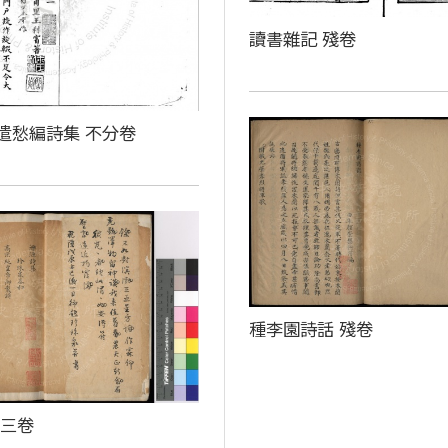
讀書雜記 殘卷
遣愁編詩集 不分卷
種李園詩話 殘卷
 三卷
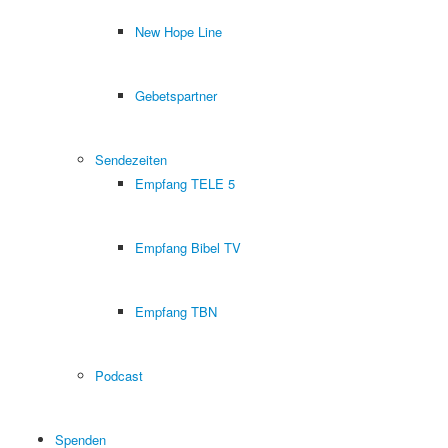
New Hope Line
Gebetspartner
Sendezeiten
Empfang TELE 5
Empfang Bibel TV
Empfang TBN
Podcast
Spenden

• • • • •

● **REQUIRED ACTION**
Set each line down exactly, beginning at the one containing "Empfang TELE 5" and ending at the last line of the material above.

● **SOLVED PROBLEM**
Empfang TELE 5
Empfang Bibel TV
Empfang TBN
Podcast
Spenden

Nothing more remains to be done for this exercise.